=== Records for processing ===

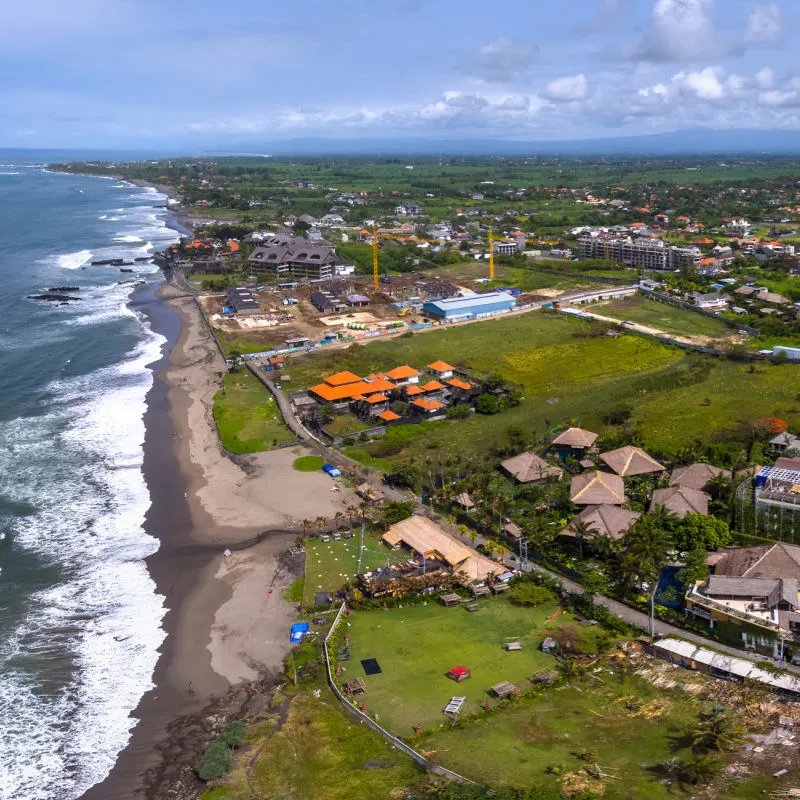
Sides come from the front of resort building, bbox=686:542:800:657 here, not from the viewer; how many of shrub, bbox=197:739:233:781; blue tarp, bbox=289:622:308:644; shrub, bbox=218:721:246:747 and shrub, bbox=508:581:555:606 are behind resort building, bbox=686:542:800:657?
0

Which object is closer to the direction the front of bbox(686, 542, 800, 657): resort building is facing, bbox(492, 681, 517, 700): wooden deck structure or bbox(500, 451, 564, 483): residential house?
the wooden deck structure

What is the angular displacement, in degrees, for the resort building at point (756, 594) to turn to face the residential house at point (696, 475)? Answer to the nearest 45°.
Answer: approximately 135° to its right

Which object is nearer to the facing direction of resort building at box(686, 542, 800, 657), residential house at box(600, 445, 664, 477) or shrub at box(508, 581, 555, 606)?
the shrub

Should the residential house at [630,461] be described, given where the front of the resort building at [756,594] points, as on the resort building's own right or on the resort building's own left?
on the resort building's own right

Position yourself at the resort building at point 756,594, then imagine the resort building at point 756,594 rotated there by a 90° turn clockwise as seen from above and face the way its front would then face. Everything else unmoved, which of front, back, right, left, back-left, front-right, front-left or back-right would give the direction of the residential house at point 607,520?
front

===
=== Records for processing ===

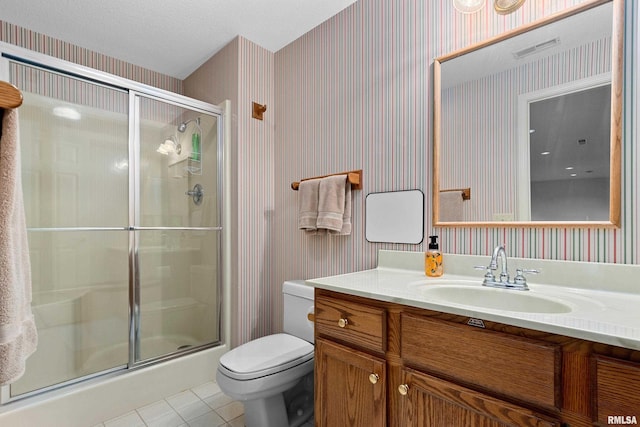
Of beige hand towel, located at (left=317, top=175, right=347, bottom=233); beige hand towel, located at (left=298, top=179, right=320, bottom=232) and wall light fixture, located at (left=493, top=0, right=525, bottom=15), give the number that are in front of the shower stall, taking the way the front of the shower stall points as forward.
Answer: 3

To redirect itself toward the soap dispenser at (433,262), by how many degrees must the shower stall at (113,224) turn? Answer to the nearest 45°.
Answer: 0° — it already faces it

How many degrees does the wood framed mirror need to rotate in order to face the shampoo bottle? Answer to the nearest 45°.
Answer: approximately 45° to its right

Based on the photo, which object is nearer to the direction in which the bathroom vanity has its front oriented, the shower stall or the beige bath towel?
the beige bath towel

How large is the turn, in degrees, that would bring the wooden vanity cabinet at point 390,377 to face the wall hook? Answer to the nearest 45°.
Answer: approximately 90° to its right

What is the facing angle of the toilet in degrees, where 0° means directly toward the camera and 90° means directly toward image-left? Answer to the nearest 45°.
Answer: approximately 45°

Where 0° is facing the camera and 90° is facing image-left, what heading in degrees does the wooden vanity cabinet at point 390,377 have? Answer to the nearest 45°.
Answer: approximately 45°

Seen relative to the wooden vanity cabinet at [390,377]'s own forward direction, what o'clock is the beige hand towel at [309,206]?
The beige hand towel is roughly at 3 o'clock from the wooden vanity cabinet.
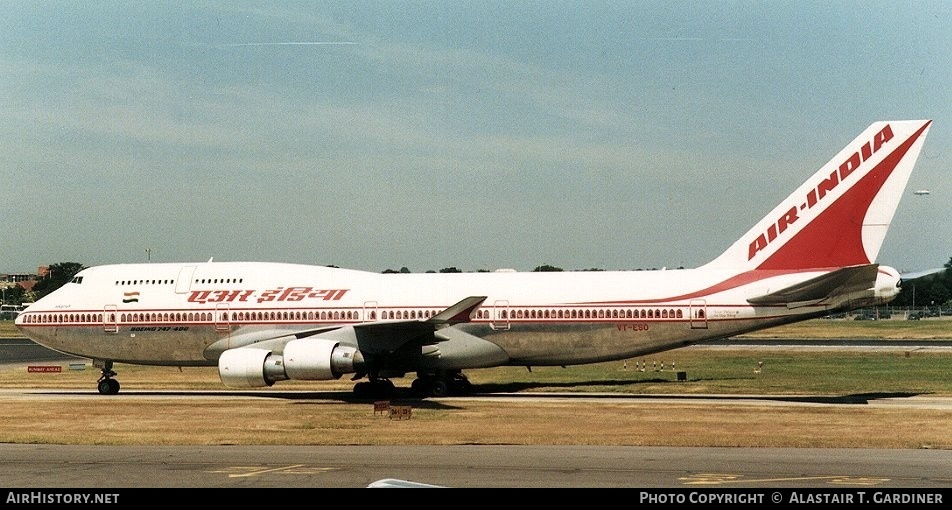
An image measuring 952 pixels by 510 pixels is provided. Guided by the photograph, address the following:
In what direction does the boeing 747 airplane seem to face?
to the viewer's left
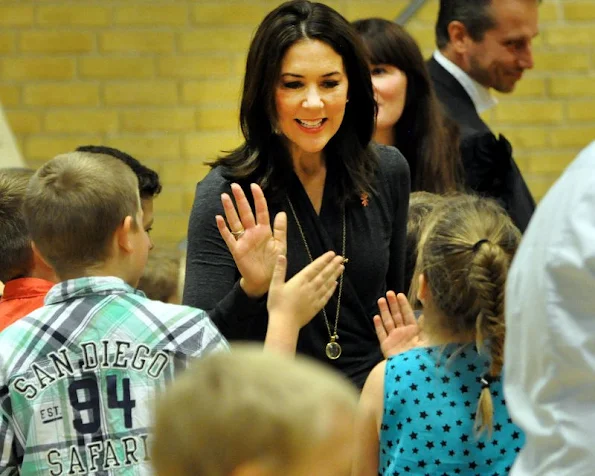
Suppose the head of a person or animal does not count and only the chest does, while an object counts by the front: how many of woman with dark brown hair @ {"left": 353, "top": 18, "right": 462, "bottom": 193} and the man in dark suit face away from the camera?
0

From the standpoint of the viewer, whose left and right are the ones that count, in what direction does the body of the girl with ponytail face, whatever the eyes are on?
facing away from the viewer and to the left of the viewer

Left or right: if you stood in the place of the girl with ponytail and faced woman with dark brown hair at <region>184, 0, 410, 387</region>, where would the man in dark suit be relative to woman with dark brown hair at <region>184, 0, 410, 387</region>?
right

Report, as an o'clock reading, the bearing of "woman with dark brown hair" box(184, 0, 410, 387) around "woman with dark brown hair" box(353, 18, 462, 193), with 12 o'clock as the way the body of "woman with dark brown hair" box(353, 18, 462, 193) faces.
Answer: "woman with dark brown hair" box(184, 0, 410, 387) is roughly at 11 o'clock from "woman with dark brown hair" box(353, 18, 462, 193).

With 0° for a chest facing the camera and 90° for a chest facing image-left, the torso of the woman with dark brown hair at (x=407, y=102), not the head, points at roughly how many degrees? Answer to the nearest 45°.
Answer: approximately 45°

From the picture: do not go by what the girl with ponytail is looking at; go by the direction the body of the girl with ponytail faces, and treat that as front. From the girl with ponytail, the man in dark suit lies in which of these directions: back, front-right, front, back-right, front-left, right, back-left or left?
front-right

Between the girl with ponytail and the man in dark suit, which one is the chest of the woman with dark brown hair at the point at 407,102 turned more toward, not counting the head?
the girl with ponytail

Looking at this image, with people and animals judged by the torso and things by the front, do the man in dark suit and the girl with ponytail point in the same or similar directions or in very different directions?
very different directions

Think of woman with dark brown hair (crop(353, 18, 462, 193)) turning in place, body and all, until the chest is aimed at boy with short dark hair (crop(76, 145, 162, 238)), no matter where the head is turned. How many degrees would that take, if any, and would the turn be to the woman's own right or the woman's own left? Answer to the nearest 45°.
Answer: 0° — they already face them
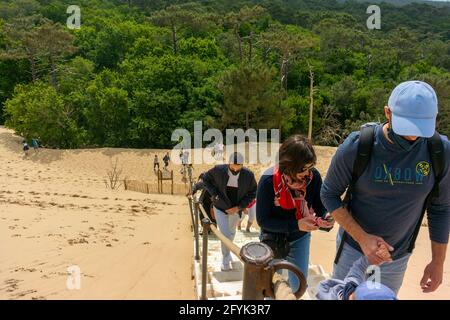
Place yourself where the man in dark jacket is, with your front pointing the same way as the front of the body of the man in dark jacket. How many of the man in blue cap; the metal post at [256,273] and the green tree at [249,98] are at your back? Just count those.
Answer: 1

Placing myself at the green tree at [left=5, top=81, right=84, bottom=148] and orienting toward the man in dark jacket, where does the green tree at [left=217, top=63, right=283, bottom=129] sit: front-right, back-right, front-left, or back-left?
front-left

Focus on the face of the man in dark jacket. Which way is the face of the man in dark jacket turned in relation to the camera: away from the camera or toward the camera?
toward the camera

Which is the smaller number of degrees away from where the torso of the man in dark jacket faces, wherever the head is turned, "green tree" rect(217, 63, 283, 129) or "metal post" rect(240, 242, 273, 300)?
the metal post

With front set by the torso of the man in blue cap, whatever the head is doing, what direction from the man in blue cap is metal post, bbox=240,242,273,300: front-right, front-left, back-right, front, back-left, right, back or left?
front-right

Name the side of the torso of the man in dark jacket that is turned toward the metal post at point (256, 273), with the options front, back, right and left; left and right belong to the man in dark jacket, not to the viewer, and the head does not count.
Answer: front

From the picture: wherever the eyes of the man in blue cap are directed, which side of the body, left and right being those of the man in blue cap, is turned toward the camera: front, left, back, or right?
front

===
=== Records for processing ===

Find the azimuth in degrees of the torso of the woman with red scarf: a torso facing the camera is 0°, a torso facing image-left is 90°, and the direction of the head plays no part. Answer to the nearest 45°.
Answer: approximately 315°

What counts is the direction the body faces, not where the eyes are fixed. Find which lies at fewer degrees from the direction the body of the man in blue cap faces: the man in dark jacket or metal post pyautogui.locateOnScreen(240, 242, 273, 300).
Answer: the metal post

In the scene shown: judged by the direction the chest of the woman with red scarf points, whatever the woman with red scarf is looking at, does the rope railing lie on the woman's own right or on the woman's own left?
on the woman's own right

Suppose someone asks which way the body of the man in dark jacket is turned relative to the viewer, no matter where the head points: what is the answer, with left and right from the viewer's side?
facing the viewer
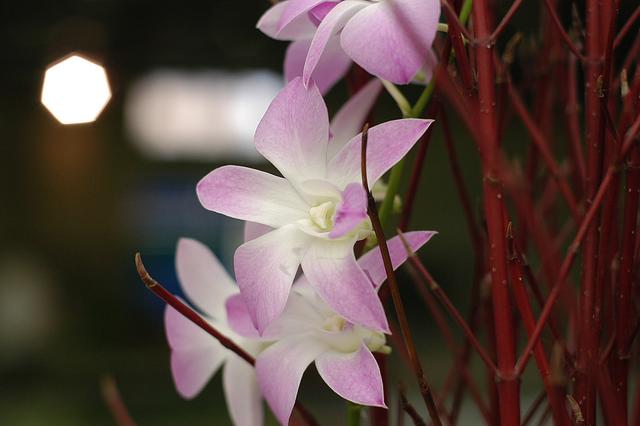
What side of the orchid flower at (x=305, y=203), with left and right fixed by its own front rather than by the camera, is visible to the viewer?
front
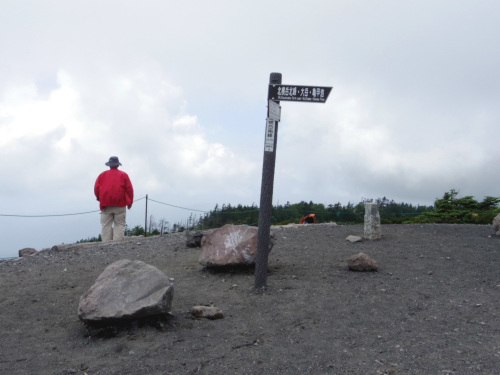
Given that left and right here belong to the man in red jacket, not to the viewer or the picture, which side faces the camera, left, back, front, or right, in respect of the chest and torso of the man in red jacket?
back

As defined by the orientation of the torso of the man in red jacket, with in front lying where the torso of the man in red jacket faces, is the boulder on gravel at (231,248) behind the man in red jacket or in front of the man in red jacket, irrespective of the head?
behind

===

### Aim of the exercise:
Take the records above from the line with "How large is" up to and including the line with "Answer: approximately 90° to its right", and write out only those lines with "wall hook" swapped for "towel hook" and nothing else changed.

### Exercise output:
How large is the turn, in degrees, that would bring the wooden vanity cabinet at point 390,377 to face the towel hook? Answer to the nearest 45°.
Answer: approximately 90° to its right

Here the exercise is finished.